━━━ Information given ━━━

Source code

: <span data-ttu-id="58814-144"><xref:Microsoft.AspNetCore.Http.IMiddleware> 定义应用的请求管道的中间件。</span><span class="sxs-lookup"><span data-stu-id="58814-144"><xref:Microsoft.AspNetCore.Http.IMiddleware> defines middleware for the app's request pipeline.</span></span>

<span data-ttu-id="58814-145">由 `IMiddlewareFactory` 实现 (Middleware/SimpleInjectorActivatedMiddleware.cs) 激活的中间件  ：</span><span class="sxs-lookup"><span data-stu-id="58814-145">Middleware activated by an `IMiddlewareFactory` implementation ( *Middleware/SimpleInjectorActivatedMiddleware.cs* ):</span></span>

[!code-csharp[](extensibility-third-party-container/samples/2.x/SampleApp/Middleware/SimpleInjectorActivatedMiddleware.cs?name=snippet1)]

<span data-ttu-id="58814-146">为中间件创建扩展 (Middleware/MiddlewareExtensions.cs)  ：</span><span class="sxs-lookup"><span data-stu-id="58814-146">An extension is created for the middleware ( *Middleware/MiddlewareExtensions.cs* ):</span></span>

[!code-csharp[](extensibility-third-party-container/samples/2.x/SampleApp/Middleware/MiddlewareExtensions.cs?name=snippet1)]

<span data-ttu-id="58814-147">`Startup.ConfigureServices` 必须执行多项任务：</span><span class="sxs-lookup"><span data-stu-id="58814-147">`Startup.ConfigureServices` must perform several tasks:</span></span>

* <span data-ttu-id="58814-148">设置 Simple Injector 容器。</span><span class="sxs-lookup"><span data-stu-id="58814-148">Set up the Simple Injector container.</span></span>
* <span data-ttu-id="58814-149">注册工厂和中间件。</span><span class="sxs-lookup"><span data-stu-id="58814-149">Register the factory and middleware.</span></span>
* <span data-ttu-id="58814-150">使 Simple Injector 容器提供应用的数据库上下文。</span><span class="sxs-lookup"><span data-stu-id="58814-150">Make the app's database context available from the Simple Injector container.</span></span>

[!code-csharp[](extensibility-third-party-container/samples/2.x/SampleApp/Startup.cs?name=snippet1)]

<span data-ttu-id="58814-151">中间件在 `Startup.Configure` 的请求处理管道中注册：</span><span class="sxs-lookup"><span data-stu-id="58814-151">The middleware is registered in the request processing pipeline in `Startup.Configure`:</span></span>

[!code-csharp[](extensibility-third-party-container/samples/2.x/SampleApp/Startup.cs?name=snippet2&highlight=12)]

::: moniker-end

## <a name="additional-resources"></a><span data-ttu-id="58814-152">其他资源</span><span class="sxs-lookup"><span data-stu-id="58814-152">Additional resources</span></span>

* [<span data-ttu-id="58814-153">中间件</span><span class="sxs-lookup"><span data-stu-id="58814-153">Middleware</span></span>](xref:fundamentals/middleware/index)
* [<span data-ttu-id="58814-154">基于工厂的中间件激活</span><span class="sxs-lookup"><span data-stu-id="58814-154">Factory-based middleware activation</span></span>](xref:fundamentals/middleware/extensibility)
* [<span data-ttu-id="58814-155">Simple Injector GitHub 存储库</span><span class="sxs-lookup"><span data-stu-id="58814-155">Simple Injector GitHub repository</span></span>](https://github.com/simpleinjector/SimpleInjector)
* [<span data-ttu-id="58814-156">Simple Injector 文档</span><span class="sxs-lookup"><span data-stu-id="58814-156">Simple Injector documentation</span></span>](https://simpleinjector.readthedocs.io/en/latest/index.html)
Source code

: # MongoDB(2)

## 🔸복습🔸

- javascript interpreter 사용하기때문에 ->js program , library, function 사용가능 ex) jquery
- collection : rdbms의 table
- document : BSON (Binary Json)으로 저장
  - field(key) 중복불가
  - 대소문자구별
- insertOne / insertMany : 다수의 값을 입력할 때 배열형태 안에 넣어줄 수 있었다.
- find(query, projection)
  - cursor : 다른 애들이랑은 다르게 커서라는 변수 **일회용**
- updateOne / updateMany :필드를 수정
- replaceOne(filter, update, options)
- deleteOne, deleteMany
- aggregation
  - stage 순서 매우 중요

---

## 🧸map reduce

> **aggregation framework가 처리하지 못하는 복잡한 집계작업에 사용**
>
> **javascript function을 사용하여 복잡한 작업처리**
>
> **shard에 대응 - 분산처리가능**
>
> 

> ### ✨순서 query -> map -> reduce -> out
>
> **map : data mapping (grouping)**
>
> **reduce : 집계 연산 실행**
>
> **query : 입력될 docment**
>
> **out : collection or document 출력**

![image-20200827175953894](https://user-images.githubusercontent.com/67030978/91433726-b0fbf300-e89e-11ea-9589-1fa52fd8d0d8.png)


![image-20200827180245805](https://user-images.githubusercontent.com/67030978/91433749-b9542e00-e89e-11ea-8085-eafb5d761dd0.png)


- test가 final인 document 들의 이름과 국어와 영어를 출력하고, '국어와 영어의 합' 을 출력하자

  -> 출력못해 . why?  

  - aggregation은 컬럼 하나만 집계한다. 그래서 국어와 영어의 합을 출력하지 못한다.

━━━

All of the material above should be restated verbatim.

• [Answer to this task]
Source code

: <span data-ttu-id="58814-144"><xref:Microsoft.AspNetCore.Http.IMiddleware> 定义应用的请求管道的中间件。</span><span class="sxs-lookup"><span data-stu-id="58814-144"><xref:Microsoft.AspNetCore.Http.IMiddleware> defines middleware for the app's request pipeline.</span></span>

<span data-ttu-id="58814-145">由 `IMiddlewareFactory` 实现 (Middleware/SimpleInjectorActivatedMiddleware.cs) 激活的中间件  ：</span><span class="sxs-lookup"><span data-stu-id="58814-145">Middleware activated by an `IMiddlewareFactory` implementation ( *Middleware/SimpleInjectorActivatedMiddleware.cs* ):</span></span>

[!code-csharp[](extensibility-third-party-container/samples/2.x/SampleApp/Middleware/SimpleInjectorActivatedMiddleware.cs?name=snippet1)]

<span data-ttu-id="58814-146">为中间件创建扩展 (Middleware/MiddlewareExtensions.cs)  ：</span><span class="sxs-lookup"><span data-stu-id="58814-146">An extension is created for the middleware ( *Middleware/MiddlewareExtensions.cs* ):</span></span>

[!code-csharp[](extensibility-third-party-container/samples/2.x/SampleApp/Middleware/MiddlewareExtensions.cs?name=snippet1)]

<span data-ttu-id="58814-147">`Startup.ConfigureServices` 必须执行多项任务：</span><span class="sxs-lookup"><span data-stu-id="58814-147">`Startup.ConfigureServices` must perform several tasks:</span></span>

* <span data-ttu-id="58814-148">设置 Simple Injector 容器。</span><span class="sxs-lookup"><span data-stu-id="58814-148">Set up the Simple Injector container.</span></span>
* <span data-ttu-id="58814-149">注册工厂和中间件。</span><span class="sxs-lookup"><span data-stu-id="58814-149">Register the factory and middleware.</span></span>
* <span data-ttu-id="58814-150">使 Simple Injector 容器提供应用的数据库上下文。</span><span class="sxs-lookup"><span data-stu-id="58814-150">Make the app's database context available from the Simple Injector container.</span></span>

[!code-csharp[](extensibility-third-party-container/samples/2.x/SampleApp/Startup.cs?name=snippet1)]

<span data-ttu-id="58814-151">中间件在 `Startup.Configure` 的请求处理管道中注册：</span><span class="sxs-lookup"><span data-stu-id="58814-151">The middleware is registered in the request processing pipeline in `Startup.Configure`:</span></span>

[!code-csharp[](extensibility-third-party-container/samples/2.x/SampleApp/Startup.cs?name=snippet2&highlight=12)]

::: moniker-end

## <a name="additional-resources"></a><span data-ttu-id="58814-152">其他资源</span><span class="sxs-lookup"><span data-stu-id="58814-152">Additional resources</span></span>

* [<span data-ttu-id="58814-153">中间件</span><span class="sxs-lookup"><span data-stu-id="58814-153">Middleware</span></span>](xref:fundamentals/middleware/index)
* [<span data-ttu-id="58814-154">基于工厂的中间件激活</span><span class="sxs-lookup"><span data-stu-id="58814-154">Factory-based middleware activation</span></span>](xref:fundamentals/middleware/extensibility)
* [<span data-ttu-id="58814-155">Simple Injector GitHub 存储库</span><span class="sxs-lookup"><span data-stu-id="58814-155">Simple Injector GitHub repository</span></span>](https://github.com/simpleinjector/SimpleInjector)
* [<span data-ttu-id="58814-156">Simple Injector 文档</span><span class="sxs-lookup"><span data-stu-id="58814-156">Simple Injector documentation</span></span>](https://simpleinjector.readthedocs.io/en/latest/index.html)
Source code

: # MongoDB(2)

## 🔸복습🔸

- javascript interpreter 사용하기때문에 ->js program , library, function 사용가능 ex) jquery
- collection : rdbms의 table
- document : BSON (Binary Json)으로 저장
  - field(key) 중복불가
  - 대소문자구별
- insertOne / insertMany : 다수의 값을 입력할 때 배열형태 안에 넣어줄 수 있었다.
- find(query, projection)
  - cursor : 다른 애들이랑은 다르게 커서라는 변수 **일회용**
- updateOne / updateMany :필드를 수정
- replaceOne(filter, update, options)
- deleteOne, deleteMany
- aggregation
  - stage 순서 매우 중요

---

## 🧸map reduce

> **aggregation framework가 처리하지 못하는 복잡한 집계작업에 사용**
>
> **javascript function을 사용하여 복잡한 작업처리**
>
> **shard에 대응 - 분산처리가능**
>
> 

> ### ✨순서 query -> map -> reduce -> out
>
> **map : data mapping (grouping)**
>
> **reduce : 집계 연산 실행**
>
> **query : 입력될 docment**
>
> **out : collection or document 출력**

![image-20200827175953894](https://user-images.githubusercontent.com/67030978/91433726-b0fbf300-e89e-11ea-9589-1fa52fd8d0d8.png)


![image-20200827180245805](https://user-images.githubusercontent.com/67030978/91433749-b9542e00-e89e-11ea-8085-eafb5d761dd0.png)


- test가 final인 document 들의 이름과 국어와 영어를 출력하고, '국어와 영어의 합' 을 출력하자

  -> 출력못해 . why?  

  - aggregation은 컬럼 하나만 집계한다. 그래서 국어와 영어의 합을 출력하지 못한다.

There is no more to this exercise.